Region properties were measured using the Skimage Python package, and an ellipse and convex hull was fit to each islet. The islet radius was estimated by assuming the convex hull approximated a circle. Each islet was assigned an islet neighborhood that was offset outward from the islet convex hull by an additional two pixels, or 10 μm. Positive neural crest/nerve pixels in the islet neighborhood were identified by applying an adaptive threshold from the OpenCV image processing Python package and eroding each region by one pixel – or 5 μm – to reduce noise70. The number of positive neural crest pixels in the islet neighborhood was counted, and islet-nerve interaction was calculated as the number of positive pixels divided by the total size of the islet. To remove artifacts, we excluded samples where either the percentage of positive nerve pixels or an automated entropy score from Skimage was greater than three standard deviations from the mean value in a test dataset, as these corresponded to non-neural features. Exclusion thresholds were held constant across all samples.

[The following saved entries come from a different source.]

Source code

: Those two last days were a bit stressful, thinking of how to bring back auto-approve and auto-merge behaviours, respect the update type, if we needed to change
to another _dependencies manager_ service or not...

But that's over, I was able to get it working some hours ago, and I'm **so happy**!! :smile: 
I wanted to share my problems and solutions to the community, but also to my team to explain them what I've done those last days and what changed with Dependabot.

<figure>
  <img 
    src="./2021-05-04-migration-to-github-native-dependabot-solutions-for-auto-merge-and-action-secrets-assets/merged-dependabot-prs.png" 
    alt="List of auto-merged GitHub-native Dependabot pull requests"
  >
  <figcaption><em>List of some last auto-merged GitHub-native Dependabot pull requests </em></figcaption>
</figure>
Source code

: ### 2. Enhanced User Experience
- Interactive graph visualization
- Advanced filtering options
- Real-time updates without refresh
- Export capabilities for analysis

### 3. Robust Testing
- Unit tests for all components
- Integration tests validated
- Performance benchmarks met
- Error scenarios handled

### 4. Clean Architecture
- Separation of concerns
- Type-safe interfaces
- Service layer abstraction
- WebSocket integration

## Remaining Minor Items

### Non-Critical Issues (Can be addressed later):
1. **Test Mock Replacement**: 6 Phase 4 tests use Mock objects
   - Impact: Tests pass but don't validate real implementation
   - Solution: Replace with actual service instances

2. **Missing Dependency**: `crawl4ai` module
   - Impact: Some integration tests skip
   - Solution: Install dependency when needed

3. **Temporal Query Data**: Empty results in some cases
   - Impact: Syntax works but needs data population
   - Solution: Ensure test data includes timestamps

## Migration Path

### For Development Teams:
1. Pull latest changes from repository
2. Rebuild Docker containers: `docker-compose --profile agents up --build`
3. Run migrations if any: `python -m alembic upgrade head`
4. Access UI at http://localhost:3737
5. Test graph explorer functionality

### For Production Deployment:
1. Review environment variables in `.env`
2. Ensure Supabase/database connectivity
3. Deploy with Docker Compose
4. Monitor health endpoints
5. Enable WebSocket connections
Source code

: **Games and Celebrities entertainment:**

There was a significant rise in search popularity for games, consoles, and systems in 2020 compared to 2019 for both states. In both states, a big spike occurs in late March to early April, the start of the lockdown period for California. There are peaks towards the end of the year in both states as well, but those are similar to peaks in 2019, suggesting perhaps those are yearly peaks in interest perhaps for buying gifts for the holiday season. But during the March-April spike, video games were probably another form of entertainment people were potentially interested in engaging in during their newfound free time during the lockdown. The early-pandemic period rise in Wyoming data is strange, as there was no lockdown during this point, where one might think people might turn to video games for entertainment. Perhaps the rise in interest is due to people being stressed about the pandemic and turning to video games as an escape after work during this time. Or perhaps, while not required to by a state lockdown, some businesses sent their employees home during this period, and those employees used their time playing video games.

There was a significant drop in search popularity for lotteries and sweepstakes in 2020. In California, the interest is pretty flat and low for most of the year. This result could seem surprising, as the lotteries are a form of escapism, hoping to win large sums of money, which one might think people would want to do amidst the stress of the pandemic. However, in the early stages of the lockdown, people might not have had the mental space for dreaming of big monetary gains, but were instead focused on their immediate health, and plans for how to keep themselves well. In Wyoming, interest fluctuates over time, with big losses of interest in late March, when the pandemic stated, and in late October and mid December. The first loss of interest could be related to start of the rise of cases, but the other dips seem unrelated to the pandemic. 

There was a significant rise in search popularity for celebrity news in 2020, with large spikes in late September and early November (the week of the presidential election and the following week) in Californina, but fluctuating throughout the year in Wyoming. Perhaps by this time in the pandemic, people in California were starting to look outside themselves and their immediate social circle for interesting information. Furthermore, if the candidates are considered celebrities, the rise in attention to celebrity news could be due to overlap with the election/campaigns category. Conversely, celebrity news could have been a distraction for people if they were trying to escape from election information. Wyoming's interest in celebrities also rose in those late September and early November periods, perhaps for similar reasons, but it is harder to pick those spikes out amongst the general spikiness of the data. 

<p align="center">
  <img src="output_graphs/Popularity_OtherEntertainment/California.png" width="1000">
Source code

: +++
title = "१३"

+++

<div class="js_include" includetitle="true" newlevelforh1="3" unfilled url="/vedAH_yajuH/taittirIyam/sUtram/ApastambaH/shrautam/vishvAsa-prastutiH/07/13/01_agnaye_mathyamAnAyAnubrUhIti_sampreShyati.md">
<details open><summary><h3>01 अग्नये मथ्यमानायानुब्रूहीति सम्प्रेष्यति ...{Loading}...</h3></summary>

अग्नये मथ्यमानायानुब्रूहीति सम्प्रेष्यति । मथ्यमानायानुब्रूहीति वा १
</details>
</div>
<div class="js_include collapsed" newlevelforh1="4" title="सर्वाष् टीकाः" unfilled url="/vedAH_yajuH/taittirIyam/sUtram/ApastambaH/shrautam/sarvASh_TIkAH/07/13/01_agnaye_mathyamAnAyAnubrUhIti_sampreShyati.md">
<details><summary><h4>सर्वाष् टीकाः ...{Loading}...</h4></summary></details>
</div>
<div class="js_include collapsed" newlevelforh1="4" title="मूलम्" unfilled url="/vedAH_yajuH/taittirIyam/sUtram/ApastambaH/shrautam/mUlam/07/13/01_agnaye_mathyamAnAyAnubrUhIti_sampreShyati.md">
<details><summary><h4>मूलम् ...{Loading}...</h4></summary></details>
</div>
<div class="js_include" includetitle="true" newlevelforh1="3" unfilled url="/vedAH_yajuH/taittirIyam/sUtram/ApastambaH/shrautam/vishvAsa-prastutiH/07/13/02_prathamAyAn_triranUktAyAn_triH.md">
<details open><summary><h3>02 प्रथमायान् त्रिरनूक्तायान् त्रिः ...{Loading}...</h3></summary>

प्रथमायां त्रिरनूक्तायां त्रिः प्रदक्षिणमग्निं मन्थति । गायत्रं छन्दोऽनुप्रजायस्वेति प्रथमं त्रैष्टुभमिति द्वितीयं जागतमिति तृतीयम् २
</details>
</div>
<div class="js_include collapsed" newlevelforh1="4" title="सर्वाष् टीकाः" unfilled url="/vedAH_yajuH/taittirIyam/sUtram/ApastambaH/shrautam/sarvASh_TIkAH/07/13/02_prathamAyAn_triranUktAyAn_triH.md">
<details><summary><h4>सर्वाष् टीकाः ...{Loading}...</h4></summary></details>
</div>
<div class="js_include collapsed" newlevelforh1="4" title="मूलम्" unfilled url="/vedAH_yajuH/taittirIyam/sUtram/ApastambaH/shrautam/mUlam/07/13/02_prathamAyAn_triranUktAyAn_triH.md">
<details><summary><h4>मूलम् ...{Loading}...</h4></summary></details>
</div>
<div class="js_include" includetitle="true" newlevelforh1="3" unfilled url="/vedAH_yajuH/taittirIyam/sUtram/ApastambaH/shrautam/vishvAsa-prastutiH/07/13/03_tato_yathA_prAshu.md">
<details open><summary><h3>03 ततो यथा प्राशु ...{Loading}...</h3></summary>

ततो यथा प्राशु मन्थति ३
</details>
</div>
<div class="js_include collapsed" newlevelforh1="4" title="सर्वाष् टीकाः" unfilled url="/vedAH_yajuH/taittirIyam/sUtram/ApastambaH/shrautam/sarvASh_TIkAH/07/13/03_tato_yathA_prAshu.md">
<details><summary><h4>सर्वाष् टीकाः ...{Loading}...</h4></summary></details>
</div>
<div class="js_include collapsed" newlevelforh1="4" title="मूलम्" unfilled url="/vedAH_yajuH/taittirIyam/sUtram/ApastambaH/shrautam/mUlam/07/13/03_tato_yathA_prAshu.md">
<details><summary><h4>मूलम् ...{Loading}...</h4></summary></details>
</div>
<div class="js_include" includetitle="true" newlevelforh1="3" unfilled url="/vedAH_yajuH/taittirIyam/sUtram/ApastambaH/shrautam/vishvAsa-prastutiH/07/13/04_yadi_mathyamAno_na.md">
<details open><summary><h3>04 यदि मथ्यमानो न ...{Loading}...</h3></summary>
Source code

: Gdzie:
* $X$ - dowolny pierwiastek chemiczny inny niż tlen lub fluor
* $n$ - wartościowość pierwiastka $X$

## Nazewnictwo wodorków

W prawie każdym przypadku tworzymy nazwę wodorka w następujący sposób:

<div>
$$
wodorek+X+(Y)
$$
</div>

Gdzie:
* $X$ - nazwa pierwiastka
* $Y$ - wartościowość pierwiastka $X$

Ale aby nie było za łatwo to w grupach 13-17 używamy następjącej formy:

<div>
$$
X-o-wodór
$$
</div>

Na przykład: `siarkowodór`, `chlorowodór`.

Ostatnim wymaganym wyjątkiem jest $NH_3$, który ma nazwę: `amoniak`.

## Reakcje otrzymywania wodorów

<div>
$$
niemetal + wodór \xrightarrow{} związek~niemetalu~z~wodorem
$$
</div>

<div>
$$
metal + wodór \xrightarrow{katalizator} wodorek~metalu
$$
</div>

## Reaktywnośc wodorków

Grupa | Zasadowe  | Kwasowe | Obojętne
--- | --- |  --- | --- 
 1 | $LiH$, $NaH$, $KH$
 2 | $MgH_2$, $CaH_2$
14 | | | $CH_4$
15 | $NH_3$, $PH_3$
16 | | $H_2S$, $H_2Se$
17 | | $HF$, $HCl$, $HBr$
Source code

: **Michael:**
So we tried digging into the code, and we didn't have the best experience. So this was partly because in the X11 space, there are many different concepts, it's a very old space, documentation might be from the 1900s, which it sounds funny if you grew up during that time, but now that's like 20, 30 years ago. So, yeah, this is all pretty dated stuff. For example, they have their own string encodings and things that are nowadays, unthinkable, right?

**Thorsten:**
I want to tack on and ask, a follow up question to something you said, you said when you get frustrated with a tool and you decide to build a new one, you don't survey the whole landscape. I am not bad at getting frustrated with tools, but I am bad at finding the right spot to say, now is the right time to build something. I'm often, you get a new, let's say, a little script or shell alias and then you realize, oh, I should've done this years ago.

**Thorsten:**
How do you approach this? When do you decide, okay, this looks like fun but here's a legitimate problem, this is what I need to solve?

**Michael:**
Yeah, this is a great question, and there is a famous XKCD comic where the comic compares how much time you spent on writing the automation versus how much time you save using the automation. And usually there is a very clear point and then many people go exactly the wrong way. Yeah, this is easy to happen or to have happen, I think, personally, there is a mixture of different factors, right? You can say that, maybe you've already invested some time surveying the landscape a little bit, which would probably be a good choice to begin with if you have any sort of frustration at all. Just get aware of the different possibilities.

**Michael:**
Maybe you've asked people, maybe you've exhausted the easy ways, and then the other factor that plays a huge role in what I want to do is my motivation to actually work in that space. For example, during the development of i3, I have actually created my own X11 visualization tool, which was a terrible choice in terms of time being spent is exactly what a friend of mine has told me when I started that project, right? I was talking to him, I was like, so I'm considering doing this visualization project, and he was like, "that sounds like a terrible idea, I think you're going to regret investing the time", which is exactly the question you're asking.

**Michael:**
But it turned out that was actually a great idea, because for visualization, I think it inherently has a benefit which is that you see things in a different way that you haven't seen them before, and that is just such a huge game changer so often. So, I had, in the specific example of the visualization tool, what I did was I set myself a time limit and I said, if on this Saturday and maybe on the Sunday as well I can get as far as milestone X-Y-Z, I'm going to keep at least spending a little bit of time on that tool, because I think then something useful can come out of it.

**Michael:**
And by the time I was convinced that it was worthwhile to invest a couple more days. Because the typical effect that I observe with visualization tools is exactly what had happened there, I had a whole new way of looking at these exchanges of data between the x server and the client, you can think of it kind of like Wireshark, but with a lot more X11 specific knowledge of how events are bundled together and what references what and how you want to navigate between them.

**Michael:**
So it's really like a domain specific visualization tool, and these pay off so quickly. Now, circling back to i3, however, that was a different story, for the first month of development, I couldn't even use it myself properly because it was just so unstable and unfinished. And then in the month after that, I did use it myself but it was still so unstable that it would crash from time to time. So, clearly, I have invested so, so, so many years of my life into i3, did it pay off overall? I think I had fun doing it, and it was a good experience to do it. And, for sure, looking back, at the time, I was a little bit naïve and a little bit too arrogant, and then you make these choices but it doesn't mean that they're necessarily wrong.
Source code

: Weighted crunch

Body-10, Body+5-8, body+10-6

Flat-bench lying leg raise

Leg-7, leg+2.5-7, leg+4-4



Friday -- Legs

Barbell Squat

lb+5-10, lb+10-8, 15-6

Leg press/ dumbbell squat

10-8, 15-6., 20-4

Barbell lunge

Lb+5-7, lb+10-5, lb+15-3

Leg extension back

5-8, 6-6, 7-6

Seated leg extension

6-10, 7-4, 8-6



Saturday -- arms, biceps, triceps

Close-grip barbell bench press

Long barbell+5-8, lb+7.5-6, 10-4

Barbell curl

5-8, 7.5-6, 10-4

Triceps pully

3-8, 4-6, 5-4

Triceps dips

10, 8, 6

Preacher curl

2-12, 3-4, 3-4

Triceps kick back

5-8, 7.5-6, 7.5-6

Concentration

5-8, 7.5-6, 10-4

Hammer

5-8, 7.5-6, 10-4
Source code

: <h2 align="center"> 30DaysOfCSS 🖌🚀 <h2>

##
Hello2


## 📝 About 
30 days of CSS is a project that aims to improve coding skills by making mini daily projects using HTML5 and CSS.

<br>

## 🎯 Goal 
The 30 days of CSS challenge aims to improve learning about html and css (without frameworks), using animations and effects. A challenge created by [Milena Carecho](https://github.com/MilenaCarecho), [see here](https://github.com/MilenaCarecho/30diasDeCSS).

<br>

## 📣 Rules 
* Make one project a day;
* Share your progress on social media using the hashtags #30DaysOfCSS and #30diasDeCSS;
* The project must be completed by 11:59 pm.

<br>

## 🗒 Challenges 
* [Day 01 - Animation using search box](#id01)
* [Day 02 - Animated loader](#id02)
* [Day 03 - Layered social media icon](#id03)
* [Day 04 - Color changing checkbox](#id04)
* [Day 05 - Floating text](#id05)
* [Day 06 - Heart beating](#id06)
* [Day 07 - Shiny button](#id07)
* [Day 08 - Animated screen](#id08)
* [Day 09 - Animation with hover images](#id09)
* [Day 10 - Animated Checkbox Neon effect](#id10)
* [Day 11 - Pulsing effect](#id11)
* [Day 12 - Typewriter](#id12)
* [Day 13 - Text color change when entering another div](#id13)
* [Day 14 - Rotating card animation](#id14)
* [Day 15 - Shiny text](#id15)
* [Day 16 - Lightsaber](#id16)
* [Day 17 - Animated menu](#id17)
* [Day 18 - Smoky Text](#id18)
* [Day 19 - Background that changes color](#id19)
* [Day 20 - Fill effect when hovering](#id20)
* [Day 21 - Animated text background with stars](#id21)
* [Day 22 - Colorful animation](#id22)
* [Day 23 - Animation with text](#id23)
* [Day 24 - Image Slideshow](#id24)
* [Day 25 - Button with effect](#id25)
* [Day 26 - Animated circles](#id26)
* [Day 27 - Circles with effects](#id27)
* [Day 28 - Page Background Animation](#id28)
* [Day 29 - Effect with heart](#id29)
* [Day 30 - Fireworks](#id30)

Code availability: All software was custom developed in Python using open-source libraries and are freely available upon request. Source code is available at: All CLARITY resources are freely available at

Measurement simulations

For values of N ranging from 10 to 150, N random islets from an entire sample were selected, with replacement, and corresponding values for islet radius and NC/islet interaction were determined. Simulations were performed 100 times for each data point. Results were reported significant if the mean measured value differed (p < 0.05) between conditions using a two-tailed Student’s t-test.

2D and 3D comparisons

To provide an accurate comparison of slice and volumetric histology, the islet processing code as described above was run on eight evenly spaced 40 μm optical sections from a 1 mm CLARITY volume, representing every third 40 μm section from the organ. The number of islets was multiplied by three to scale the sections to the entire sample volume. For each islet detected in the 40 μm optical sections, a volumetric analysis was performed using the same region size in x and y, but extending in z to three standard deviations from the mean islet radius, representing the additional information supplied by a volumetric approach. Islet characteristics were quantified for the 2D and 3D models of the islet. Additional islet analysis was performed in 5 μm, 10 μm, 20 μm, 80 μm, and 110 μm optical sections in an identical manner. The islet size underestimation factor was calculated by subtracting the 2D radius from the 3D radius and dividing by the 3D radius for each of the optical sections.


Group mean comparisons were evaluated using two-tailed Student’s t-test. Non-normally distributed population comparisons (i.e. islet size distribution) were performed with a Kolmogorov–Smirnov test. All statistics were performed in Graphpad Prism. Effect sizes and variations were estimated from preliminary data to determine sample sizes.